[Data items]
________________________________________
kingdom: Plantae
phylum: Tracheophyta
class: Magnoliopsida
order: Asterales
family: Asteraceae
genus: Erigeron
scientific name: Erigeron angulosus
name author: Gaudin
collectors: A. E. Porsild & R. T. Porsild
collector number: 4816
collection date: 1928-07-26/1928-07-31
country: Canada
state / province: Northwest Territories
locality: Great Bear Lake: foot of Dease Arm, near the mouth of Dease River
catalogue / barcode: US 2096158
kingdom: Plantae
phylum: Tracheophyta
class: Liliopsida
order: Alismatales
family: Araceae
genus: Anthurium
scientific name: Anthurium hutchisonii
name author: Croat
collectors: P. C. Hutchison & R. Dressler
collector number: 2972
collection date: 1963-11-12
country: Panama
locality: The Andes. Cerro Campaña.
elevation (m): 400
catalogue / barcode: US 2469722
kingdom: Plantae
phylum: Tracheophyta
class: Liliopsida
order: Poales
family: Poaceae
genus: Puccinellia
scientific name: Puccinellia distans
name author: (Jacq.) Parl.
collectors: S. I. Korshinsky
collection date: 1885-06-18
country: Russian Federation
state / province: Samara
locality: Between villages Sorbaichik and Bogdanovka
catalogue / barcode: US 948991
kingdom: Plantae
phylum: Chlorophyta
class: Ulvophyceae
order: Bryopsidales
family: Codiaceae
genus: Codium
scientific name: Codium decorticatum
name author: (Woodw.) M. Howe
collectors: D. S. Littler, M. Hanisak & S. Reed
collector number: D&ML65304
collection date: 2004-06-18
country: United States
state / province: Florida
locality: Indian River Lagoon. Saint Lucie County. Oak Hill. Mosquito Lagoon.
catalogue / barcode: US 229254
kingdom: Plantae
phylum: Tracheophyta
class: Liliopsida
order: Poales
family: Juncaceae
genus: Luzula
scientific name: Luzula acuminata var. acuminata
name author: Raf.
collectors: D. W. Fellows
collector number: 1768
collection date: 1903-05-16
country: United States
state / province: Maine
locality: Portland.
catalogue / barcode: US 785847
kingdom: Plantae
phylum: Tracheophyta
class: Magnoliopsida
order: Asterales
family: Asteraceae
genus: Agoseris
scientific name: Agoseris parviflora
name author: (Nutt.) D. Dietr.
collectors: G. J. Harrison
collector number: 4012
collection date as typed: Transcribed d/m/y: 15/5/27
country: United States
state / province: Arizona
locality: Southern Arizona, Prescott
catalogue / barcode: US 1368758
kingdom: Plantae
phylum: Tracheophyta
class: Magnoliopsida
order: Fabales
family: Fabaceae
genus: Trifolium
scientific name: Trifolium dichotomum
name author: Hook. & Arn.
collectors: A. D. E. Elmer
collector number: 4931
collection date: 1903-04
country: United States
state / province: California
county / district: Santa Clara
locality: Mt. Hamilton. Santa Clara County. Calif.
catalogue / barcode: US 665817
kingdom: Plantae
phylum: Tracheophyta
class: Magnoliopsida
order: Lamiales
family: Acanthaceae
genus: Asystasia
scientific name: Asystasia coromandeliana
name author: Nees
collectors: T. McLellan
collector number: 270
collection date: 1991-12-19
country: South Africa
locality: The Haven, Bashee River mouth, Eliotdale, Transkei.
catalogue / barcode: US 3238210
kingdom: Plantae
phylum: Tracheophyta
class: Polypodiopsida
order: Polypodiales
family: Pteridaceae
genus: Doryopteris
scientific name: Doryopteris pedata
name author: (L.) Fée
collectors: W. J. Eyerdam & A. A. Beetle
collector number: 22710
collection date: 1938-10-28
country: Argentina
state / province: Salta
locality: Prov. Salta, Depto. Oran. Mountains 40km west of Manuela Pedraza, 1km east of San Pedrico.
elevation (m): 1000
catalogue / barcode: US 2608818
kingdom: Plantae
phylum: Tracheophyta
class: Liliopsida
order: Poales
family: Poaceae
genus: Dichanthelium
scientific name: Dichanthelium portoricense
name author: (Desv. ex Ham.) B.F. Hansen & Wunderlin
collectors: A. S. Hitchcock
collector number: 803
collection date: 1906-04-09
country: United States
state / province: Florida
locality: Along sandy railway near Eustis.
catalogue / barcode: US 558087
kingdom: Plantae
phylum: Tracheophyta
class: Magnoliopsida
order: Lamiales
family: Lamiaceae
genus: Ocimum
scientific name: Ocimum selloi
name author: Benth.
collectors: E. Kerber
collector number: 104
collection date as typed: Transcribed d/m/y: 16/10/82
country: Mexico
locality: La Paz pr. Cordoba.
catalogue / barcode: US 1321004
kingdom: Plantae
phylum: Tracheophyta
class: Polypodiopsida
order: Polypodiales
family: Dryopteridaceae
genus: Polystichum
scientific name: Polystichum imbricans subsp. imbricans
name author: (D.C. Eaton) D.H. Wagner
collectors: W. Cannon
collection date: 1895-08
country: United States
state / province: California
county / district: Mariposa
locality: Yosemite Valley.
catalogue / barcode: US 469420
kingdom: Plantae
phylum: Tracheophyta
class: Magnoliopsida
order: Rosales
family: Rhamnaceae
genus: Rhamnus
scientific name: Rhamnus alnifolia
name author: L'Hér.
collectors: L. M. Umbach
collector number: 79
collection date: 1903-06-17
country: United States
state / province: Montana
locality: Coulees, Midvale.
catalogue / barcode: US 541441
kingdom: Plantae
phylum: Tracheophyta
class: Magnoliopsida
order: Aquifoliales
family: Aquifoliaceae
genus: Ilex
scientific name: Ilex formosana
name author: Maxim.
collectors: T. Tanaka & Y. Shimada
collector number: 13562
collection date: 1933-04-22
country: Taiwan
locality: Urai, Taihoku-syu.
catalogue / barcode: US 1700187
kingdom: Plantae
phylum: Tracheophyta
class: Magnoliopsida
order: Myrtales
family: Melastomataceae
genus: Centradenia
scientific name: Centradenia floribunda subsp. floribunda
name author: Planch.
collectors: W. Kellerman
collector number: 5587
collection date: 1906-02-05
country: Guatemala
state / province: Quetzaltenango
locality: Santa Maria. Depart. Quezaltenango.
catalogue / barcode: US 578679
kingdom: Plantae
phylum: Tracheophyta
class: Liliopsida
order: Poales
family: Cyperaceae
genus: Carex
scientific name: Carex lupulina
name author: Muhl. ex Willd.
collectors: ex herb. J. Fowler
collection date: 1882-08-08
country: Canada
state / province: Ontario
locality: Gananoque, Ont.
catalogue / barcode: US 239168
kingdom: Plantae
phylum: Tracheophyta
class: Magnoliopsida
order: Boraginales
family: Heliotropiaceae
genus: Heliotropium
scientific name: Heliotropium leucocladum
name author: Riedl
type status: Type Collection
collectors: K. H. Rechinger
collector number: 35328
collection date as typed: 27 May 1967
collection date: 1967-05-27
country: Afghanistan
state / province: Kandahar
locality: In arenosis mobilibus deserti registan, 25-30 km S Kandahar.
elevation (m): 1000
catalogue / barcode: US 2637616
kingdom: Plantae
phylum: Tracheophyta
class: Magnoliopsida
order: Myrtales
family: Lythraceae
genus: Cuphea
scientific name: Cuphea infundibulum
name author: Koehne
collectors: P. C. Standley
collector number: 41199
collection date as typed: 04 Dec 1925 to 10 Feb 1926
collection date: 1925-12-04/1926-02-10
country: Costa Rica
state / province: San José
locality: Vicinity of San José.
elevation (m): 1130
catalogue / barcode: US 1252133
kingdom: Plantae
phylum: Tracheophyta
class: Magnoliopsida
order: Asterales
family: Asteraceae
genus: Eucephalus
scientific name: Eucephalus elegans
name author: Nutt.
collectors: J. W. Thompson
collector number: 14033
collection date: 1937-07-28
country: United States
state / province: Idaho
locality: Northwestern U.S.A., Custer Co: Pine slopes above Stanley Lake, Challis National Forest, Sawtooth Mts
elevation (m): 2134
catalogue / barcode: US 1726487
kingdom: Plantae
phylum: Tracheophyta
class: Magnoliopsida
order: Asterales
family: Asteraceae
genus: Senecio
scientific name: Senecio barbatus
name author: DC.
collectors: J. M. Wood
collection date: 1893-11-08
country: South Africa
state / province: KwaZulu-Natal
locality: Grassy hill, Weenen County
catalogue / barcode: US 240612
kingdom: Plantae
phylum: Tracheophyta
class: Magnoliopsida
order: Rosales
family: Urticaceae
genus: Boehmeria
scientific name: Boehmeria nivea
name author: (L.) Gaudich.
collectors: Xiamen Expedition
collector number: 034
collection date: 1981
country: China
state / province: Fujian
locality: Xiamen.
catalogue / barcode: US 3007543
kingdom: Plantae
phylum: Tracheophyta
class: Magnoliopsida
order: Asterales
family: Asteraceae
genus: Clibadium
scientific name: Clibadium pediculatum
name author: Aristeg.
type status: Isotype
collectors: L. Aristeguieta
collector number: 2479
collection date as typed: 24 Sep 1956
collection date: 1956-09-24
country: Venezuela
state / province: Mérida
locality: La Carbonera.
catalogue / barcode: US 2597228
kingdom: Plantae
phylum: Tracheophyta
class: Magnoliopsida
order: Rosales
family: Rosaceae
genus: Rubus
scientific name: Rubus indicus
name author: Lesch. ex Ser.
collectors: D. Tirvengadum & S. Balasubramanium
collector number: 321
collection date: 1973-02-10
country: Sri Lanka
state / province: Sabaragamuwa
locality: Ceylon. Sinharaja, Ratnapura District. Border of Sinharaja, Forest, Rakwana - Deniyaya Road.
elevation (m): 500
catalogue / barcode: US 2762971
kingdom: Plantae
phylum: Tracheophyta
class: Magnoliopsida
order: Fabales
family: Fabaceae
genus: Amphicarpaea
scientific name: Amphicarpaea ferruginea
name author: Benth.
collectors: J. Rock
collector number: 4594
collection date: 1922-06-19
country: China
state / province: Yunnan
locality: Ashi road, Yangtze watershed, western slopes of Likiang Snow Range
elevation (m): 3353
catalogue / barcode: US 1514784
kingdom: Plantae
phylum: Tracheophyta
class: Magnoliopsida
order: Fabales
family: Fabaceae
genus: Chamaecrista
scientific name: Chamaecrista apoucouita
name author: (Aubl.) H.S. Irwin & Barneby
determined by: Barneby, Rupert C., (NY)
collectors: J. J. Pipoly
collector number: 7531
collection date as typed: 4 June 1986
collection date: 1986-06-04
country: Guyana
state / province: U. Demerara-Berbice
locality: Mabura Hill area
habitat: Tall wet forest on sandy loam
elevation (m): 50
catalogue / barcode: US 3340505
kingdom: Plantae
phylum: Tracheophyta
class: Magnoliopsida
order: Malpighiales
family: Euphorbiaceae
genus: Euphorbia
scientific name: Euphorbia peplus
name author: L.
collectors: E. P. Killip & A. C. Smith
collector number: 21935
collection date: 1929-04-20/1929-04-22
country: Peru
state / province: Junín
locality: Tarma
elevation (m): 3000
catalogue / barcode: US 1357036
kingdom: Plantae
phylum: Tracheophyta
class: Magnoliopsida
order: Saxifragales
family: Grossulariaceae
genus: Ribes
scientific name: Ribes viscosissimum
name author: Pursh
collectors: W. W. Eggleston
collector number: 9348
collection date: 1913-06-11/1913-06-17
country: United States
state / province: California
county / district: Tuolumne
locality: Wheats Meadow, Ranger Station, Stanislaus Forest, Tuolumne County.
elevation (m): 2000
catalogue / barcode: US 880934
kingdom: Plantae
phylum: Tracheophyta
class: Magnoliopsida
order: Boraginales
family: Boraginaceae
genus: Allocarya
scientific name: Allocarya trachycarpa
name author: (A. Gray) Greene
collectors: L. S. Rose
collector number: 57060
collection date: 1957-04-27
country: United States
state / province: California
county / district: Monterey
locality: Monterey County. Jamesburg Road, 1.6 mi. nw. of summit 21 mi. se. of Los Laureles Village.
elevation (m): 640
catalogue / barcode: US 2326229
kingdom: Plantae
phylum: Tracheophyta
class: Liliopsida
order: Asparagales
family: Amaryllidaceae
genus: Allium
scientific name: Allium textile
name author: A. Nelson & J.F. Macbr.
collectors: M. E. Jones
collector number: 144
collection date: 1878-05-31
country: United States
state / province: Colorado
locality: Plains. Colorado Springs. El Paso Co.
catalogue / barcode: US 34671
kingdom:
________________________________________
_TASK BRIEF_: Convert the listing, from its first line through the line that contains "locality: The Andes. Cerro Campaña.", into a Markdown table with a Row column giving each line's number and a Line column giving the line itself. Leave out any blank lines.

_ANSWER IN FULL_:
| Row | Line |
|---|---|
| 1 | kingdom: Plantae |
| 2 | phylum: Tracheophyta |
| 3 | class: Magnoliopsida |
| 4 | order: Asterales |
| 5 | family: Asteraceae |
| 6 | genus: Erigeron |
| 7 | scientific name: Erigeron angulosus |
| 8 | name author: Gaudin |
| 9 | collectors: A. E. Porsild & R. T. Porsild |
| 10 | collector number: 4816 |
| 11 | collection date: 1928-07-26/1928-07-31 |
| 12 | country: Canada |
| 13 | state / province: Northwest Territories |
| 14 | locality: Great Bear Lake: foot of Dease Arm, near the mouth of Dease River |
| 15 | catalogue / barcode: US 2096158 |
| 16 | kingdom: Plantae |
| 17 | phylum: Tracheophyta |
| 18 | class: Liliopsida |
| 19 | order: Alismatales |
| 20 | family: Araceae |
| 21 | genus: Anthurium |
| 22 | scientific name: Anthurium hutchisonii |
| 23 | name author: Croat |
| 24 | collectors: P. C. Hutchison & R. Dressler |
| 25 | collector number: 2972 |
| 26 | collection date: 1963-11-12 |
| 27 | country: Panama |
| 28 | locality: The Andes. Cerro Campaña. |